What to work on: Copy every line of the records below word for word, from the first to the last.

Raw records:
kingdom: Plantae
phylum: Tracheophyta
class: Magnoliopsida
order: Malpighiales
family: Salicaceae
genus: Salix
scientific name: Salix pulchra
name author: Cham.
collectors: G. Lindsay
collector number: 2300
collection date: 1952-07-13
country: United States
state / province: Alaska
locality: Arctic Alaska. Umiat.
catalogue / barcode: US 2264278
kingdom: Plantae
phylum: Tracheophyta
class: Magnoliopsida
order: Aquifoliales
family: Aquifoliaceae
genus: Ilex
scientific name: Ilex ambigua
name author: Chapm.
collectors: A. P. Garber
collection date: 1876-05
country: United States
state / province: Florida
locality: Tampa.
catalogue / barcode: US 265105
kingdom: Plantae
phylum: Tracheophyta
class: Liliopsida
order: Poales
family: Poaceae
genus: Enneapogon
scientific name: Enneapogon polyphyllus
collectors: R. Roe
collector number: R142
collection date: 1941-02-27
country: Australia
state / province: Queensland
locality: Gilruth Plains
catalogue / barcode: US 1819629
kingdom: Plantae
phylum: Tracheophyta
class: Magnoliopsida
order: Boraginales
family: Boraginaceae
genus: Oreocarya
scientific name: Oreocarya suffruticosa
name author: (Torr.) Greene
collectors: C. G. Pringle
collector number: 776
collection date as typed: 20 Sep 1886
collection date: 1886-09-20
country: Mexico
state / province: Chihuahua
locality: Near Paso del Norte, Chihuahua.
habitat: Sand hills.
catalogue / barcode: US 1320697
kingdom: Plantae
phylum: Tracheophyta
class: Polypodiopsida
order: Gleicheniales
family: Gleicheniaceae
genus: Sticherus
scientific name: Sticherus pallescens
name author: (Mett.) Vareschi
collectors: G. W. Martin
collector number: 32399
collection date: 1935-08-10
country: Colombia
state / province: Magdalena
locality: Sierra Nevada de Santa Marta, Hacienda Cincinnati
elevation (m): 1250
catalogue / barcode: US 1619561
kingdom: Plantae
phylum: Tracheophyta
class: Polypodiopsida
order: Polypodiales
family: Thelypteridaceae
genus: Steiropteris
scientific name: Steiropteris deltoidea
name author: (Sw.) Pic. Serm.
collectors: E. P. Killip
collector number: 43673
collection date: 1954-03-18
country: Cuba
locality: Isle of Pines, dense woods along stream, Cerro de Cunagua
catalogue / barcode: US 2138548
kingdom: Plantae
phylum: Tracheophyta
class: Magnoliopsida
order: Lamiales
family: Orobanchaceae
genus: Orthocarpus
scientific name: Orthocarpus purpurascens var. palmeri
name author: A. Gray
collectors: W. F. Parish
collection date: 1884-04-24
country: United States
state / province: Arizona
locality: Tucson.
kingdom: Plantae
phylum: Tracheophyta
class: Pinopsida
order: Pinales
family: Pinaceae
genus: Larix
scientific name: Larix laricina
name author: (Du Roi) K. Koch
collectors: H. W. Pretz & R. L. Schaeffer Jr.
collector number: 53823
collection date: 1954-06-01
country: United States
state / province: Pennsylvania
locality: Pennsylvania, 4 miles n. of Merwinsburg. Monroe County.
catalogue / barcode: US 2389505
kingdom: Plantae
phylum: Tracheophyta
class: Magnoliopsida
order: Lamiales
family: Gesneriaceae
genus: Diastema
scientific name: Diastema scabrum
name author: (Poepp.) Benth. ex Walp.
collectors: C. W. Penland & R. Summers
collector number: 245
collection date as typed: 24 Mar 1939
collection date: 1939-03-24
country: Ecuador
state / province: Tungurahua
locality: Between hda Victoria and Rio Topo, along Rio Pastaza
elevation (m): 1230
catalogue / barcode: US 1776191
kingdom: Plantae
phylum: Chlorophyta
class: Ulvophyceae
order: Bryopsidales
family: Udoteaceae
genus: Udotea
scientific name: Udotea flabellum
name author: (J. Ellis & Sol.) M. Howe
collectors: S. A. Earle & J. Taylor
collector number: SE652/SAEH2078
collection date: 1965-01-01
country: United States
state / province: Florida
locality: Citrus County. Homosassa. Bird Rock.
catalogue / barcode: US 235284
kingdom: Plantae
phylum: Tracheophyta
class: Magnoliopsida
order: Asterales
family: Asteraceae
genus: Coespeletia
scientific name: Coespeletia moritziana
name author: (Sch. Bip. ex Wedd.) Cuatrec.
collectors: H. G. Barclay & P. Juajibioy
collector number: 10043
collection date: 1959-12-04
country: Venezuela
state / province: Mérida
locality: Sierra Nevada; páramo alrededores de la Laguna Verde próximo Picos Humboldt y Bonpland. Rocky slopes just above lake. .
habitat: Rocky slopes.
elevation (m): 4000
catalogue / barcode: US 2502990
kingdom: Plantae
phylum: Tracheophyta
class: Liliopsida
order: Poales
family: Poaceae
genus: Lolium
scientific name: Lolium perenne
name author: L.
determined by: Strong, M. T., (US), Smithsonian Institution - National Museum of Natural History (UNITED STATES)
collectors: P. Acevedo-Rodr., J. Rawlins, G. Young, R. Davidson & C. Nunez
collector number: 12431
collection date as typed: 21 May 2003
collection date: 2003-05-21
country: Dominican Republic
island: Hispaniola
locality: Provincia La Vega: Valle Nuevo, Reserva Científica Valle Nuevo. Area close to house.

Expected answer:
kingdom: Plantae
phylum: Tracheophyta
class: Magnoliopsida
order: Malpighiales
family: Salicaceae
genus: Salix
scientific name: Salix pulchra
name author: Cham.
collectors: G. Lindsay
collector number: 2300
collection date: 1952-07-13
country: United States
state / province: Alaska
locality: Arctic Alaska. Umiat.
catalogue / barcode: US 2264278
kingdom: Plantae
phylum: Tracheophyta
class: Magnoliopsida
order: Aquifoliales
family: Aquifoliaceae
genus: Ilex
scientific name: Ilex ambigua
name author: Chapm.
collectors: A. P. Garber
collection date: 1876-05
country: United States
state / province: Florida
locality: Tampa.
catalogue / barcode: US 265105
kingdom: Plantae
phylum: Tracheophyta
class: Liliopsida
order: Poales
family: Poaceae
genus: Enneapogon
scientific name: Enneapogon polyphyllus
collectors: R. Roe
collector number: R142
collection date: 1941-02-27
country: Australia
state / province: Queensland
locality: Gilruth Plains
catalogue / barcode: US 1819629
kingdom: Plantae
phylum: Tracheophyta
class: Magnoliopsida
order: Boraginales
family: Boraginaceae
genus: Oreocarya
scientific name: Oreocarya suffruticosa
name author: (Torr.) Greene
collectors: C. G. Pringle
collector number: 776
collection date as typed: 20 Sep 1886
collection date: 1886-09-20
country: Mexico
state / province: Chihuahua
locality: Near Paso del Norte, Chihuahua.
habitat: Sand hills.
catalogue / barcode: US 1320697
kingdom: Plantae
phylum: Tracheophyta
class: Polypodiopsida
order: Gleicheniales
family: Gleicheniaceae
genus: Sticherus
scientific name: Sticherus pallescens
name author: (Mett.) Vareschi
collectors: G. W. Martin
collector number: 32399
collection date: 1935-08-10
country: Colombia
state / province: Magdalena
locality: Sierra Nevada de Santa Marta, Hacienda Cincinnati
elevation (m): 1250
catalogue / barcode: US 1619561
kingdom: Plantae
phylum: Tracheophyta
class: Polypodiopsida
order: Polypodiales
family: Thelypteridaceae
genus: Steiropteris
scientific name: Steiropteris deltoidea
name author: (Sw.) Pic. Serm.
collectors: E. P. Killip
collector number: 43673
collection date: 1954-03-18
country: Cuba
locality: Isle of Pines, dense woods along stream, Cerro de Cunagua
catalogue / barcode: US 2138548
kingdom: Plantae
phylum: Tracheophyta
class: Magnoliopsida
order: Lamiales
family: Orobanchaceae
genus: Orthocarpus
scientific name: Orthocarpus purpurascens var. palmeri
name author: A. Gray
collectors: W. F. Parish
collection date: 1884-04-24
country: United States
state / province: Arizona
locality: Tucson.
kingdom: Plantae
phylum: Tracheophyta
class: Pinopsida
order: Pinales
family: Pinaceae
genus: Larix
scientific name: Larix laricina
name author: (Du Roi) K. Koch
collectors: H. W. Pretz & R. L. Schaeffer Jr.
collector number: 53823
collection date: 1954-06-01
country: United States
state / province: Pennsylvania
locality: Pennsylvania, 4 miles n. of Merwinsburg. Monroe County.
catalogue / barcode: US 2389505
kingdom: Plantae
phylum: Tracheophyta
class: Magnoliopsida
order: Lamiales
family: Gesneriaceae
genus: Diastema
scientific name: Diastema scabrum
name author: (Poepp.) Benth. ex Walp.
collectors: C. W. Penland & R. Summers
collector number: 245
collection date as typed: 24 Mar 1939
collection date: 1939-03-24
country: Ecuador
state / province: Tungurahua
locality: Between hda Victoria and Rio Topo, along Rio Pastaza
elevation (m): 1230
catalogue / barcode: US 1776191
kingdom: Plantae
phylum: Chlorophyta
class: Ulvophyceae
order: Bryopsidales
family: Udoteaceae
genus: Udotea
scientific name: Udotea flabellum
name author: (J. Ellis & Sol.) M. Howe
collectors: S. A. Earle & J. Taylor
collector number: SE652/SAEH2078
collection date: 1965-01-01
country: United States
state / province: Florida
locality: Citrus County. Homosassa. Bird Rock.
catalogue / barcode: US 235284
kingdom: Plantae
phylum: Tracheophyta
class: Magnoliopsida
order: Asterales
family: Asteraceae
genus: Coespeletia
scientific name: Coespeletia moritziana
name author: (Sch. Bip. ex Wedd.) Cuatrec.
collectors: H. G. Barclay & P. Juajibioy
collector number: 10043
collection date: 1959-12-04
country: Venezuela
state / province: Mérida
locality: Sierra Nevada; páramo alrededores de la Laguna Verde próximo Picos Humboldt y Bonpland. Rocky slopes just above lake. .
habitat: Rocky slopes.
elevation (m): 4000
catalogue / barcode: US 2502990
kingdom: Plantae
phylum: Tracheophyta
class: Liliopsida
order: Poales
family: Poaceae
genus: Lolium
scientific name: Lolium perenne
name author: L.
determined by: Strong, M. T., (US), Smithsonian Institution - National Museum of Natural History (UNITED STATES)
collectors: P. Acevedo-Rodr., J. Rawlins, G. Young, R. Davidson & C. Nunez
collector number: 12431
collection date as typed: 21 May 2003
collection date: 2003-05-21
country: Dominican Republic
island: Hispaniola
locality: Provincia La Vega: Valle Nuevo, Reserva Científica Valle Nuevo. Area close to house.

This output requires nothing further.